Perhaps boiling isn’t the best way to enjoy them?  So online I found a recipe to roast them instead.  The next evening I tried “Roasted Artichokes with Lemon Tarragon Butter” ( ).  The prep on this was much quicker.  The lemon tarragon butter was GREAT, but the artichoke petals were leathery.  We ate even less of this artichoke, though I did make an effort to at least consume the meaty heart.



My third try was an artichoke soup recipe ( ) .  This one seemed really safe, it looked mostly like a potato/onion soup with some artichoke added.

potatoes and stock

For this preparation, it was necessary to get to the heart of the artichoke before cooking.  This felt like a plant anatomy class.  When the artichoke is raw you can clearly see the center flower disk, called the choke.  All those little hairy fibers would make you choke if you ate them, so the name is apt.  The heart disk you end up with is sure not much of the whole artichoke globe!

petals plucked

Petals removed


You can see why they call it the choke.


the heart

The heart of the artichoke

Since I was only preparing half the recipe, I needed 2 1/2 artichoke hearts.  I used the last two raw artichokes to prepare 2 of the hearts.  Those were sautéed in butter as per the recipe.  Since I still needed at least 1/2 more heart, I went to one of the leftover boiled artichokes, plucked off the cooked petals*, cut away the choke, and added the boiled, chopped artichoke heart at the same time as the potatoes.  Beyond finding the heart of the artichoke, the other highlight of this soup prep was I actually used the food mill that has been in my kitchen for decades (it lives in the turkey roasting pan) but perhaps used only 3 or 4 times.

puree soup

I have the soup stored at the “make ahead” stage.  It tasted pretty good so far, and adding butter and cream before serving will only make it better!  I just am not sure I can identify the artichoke flavor amidst the onions, garlic, and other spices.

(*I still have one boiled artichoke in the refrigerator.  I will try eating that cold with a lemon tarragon butter dip.)


Shopping this week included more produce than I usually buy. ( I am pretty sure I should not buy a CSA share, just don’t think with only 2 of us in the house we would get through all the produce.  I will still visit farmers markets, though.)   I think I didn’t eat more produce, just different produce.  It was rather an effort to consume the parsnips and artichokes since we just didn’t consider them favorites.  The recipes I chose used shallots, leek, and fresh herbs beyond the parsnip and artichoke star players, which were not in my “staples”.  I also had to purchase avocado oil and coriander, but those can be used in many recipes moving forward.

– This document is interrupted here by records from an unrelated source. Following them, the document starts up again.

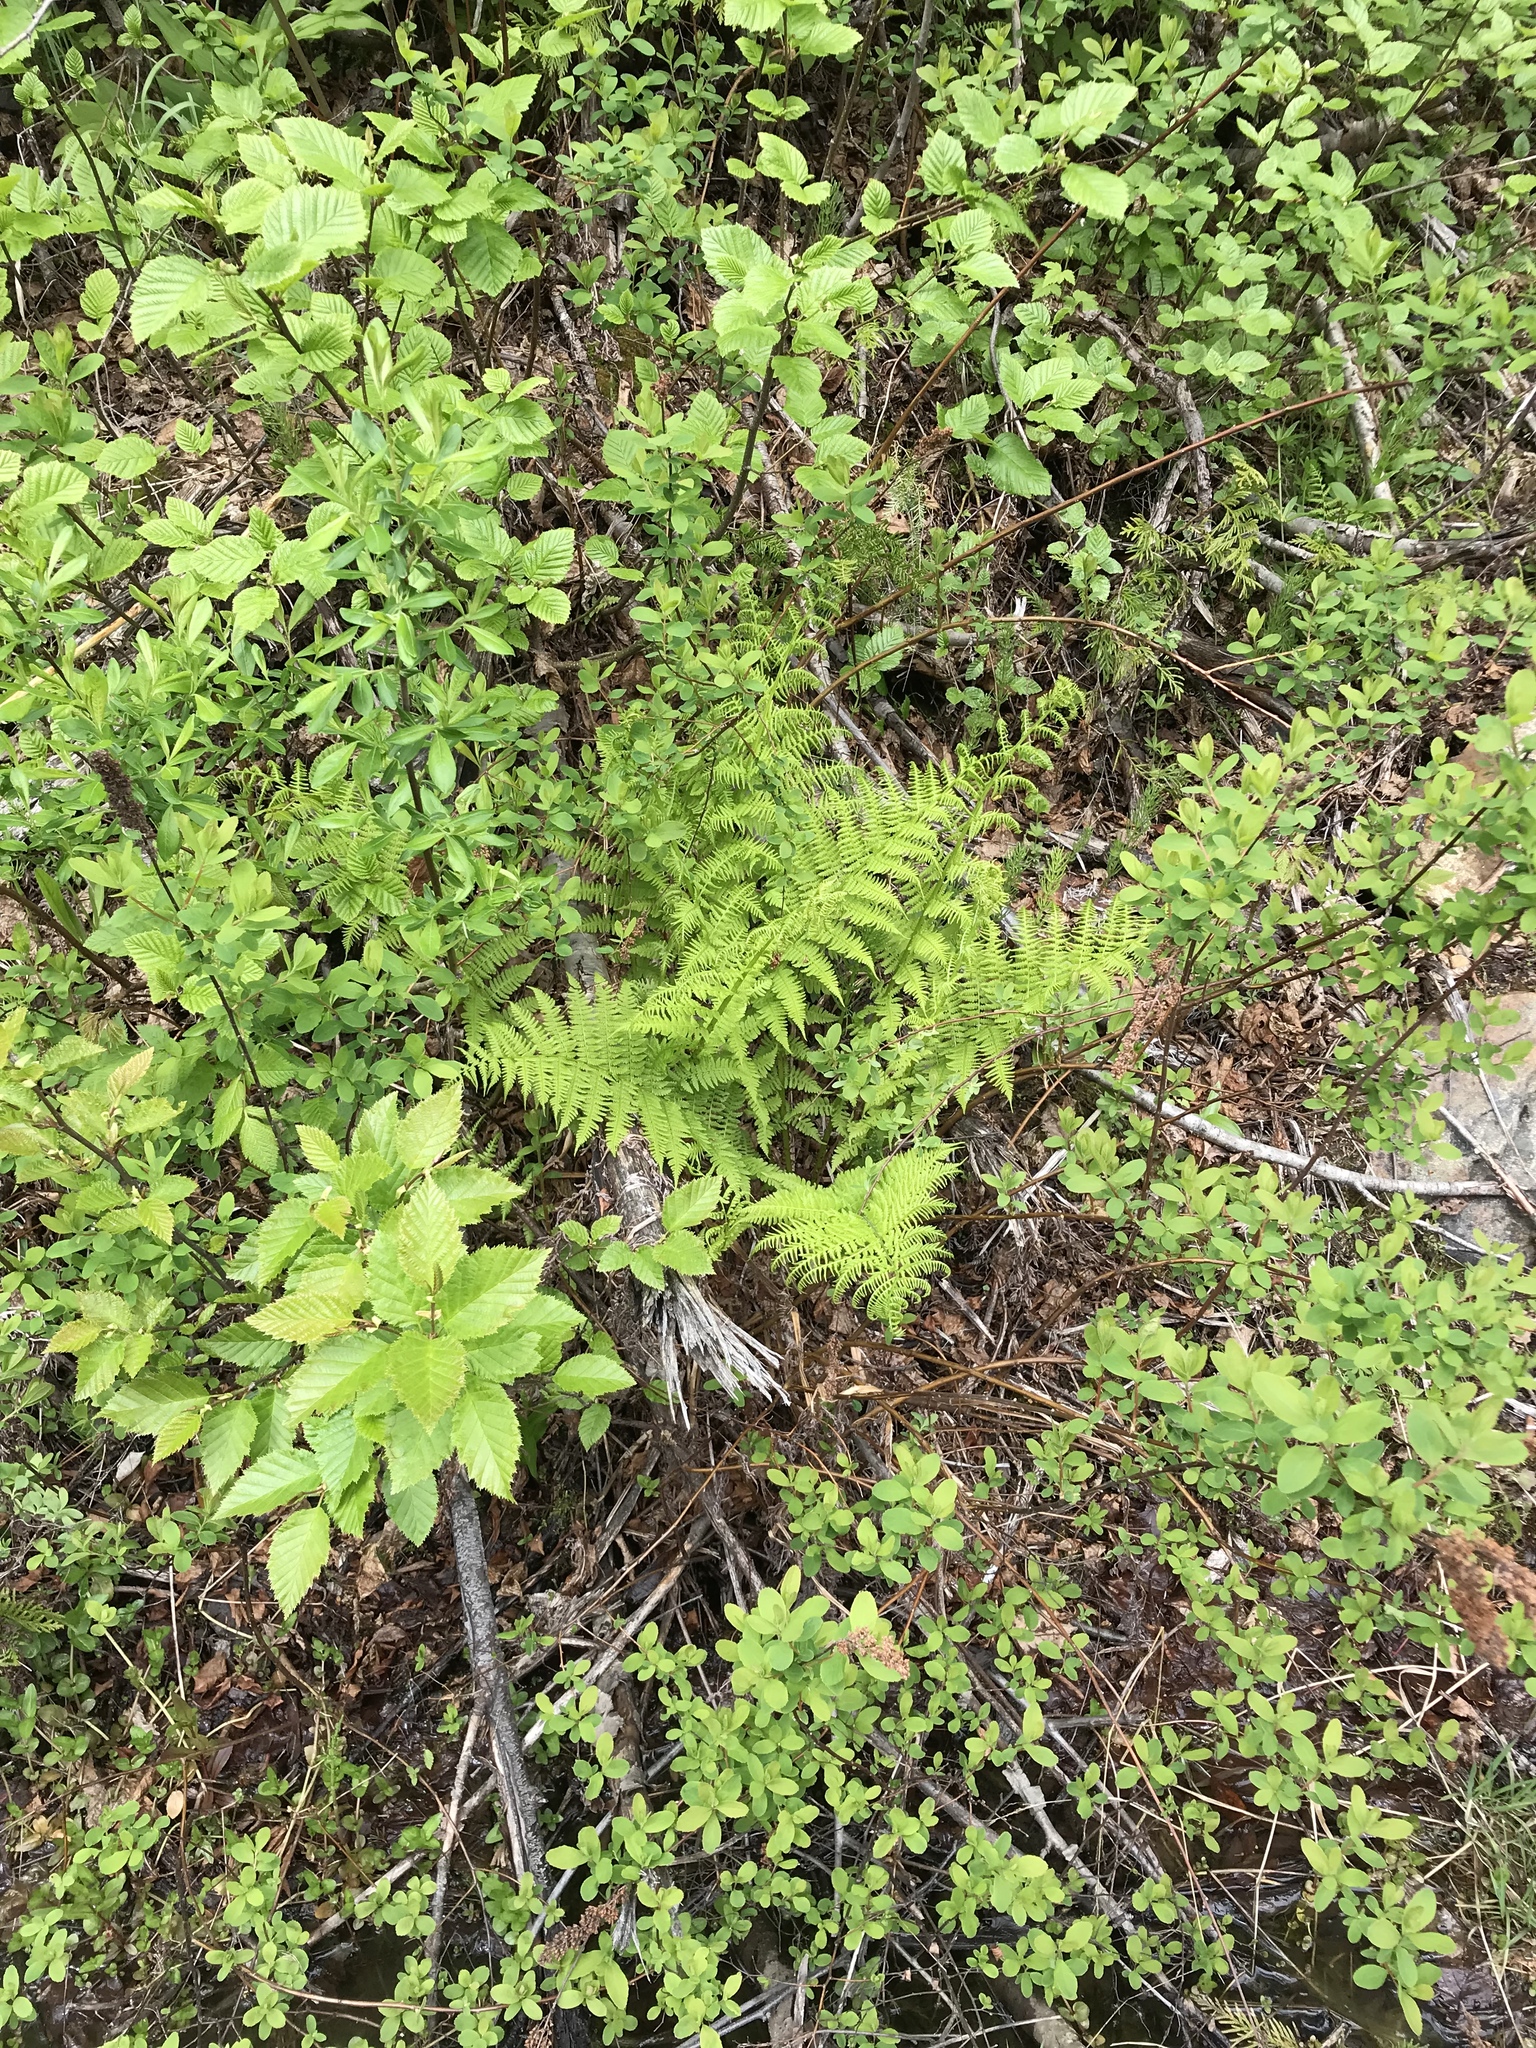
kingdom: Plantae
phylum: Tracheophyta
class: Polypodiopsida
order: Polypodiales
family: Athyriaceae
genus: Athyrium
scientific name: Athyrium filix-femina
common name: Lady fern
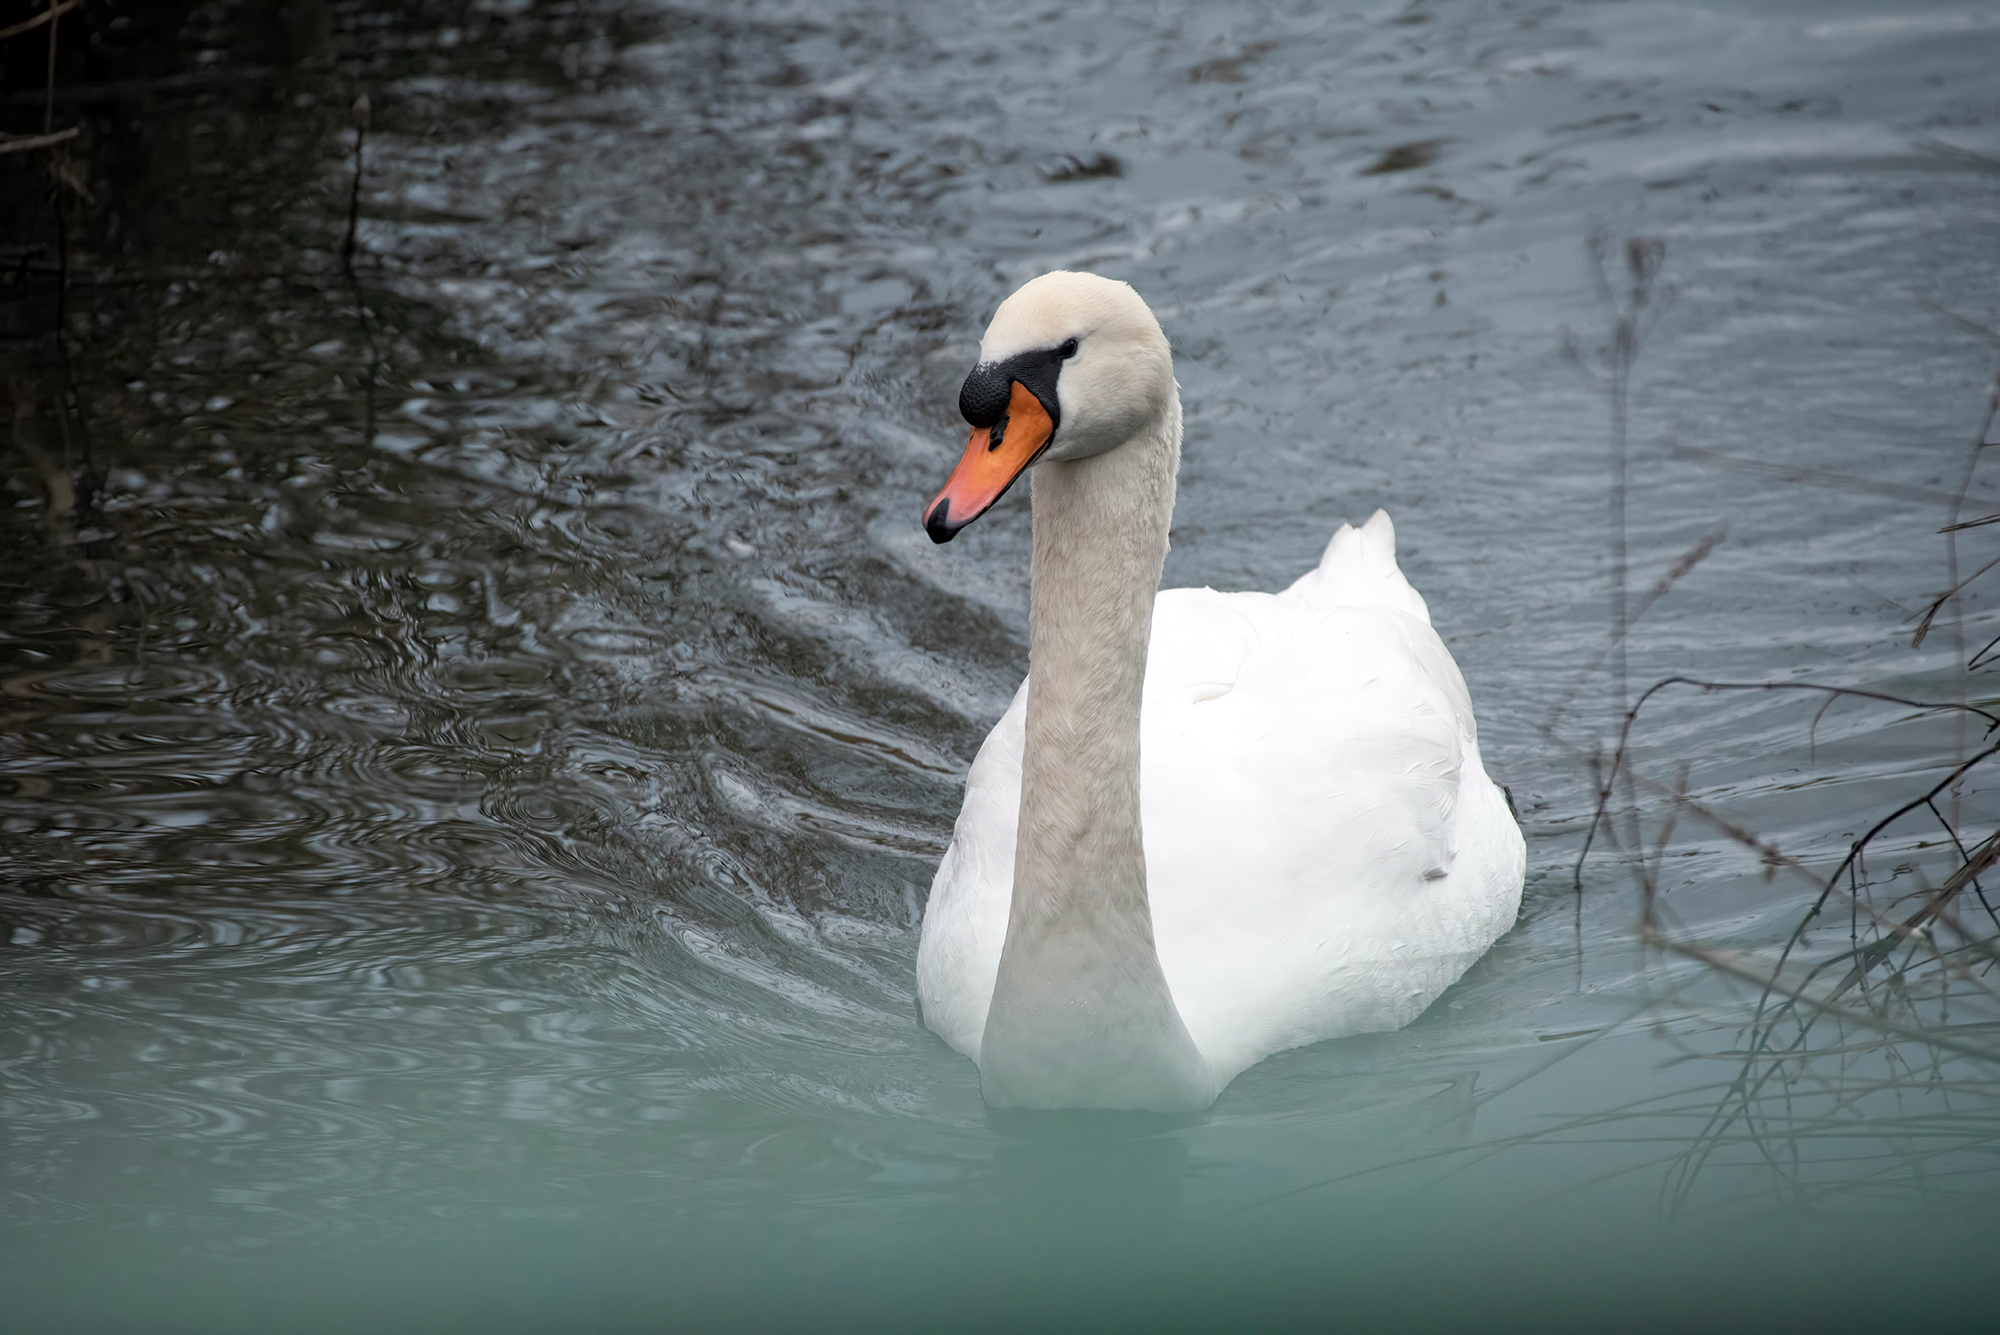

I see just now the challenge to include the produce in a breakfast.  Hmmm, maybe I can try turning some of the creamy baked parsnips into something like hash browns?  Wish me luck!                                                                                                   –Janet Anderson


One thought on “New Produce, New Techniques

  1. RobinS says:

    Oh, my! You went above and beyond the call of duty, but it appears that you learned a lot along the way.
    Artichokes are a funny thing – not much to them, tricky to eat, and they are so expensive!
    Parsnips, on the other hand, are easy to prepare and grown in the midwest.
    I love that you persevered until you found a preparation that your husband liked – I’m a firm believer that folks who claim they don’t like a vegetable just haven’t found a way to prepare it that’s appealing to their palate.
    Some of the local coops are selling local parsnips that have been over-wintered (leaving them in the ground until the ground thaws brings out their natural sweetness) and, in my opinion, makes for a super wonderful root vegetable.
    Thanks for sharing – good luck with the hash browns.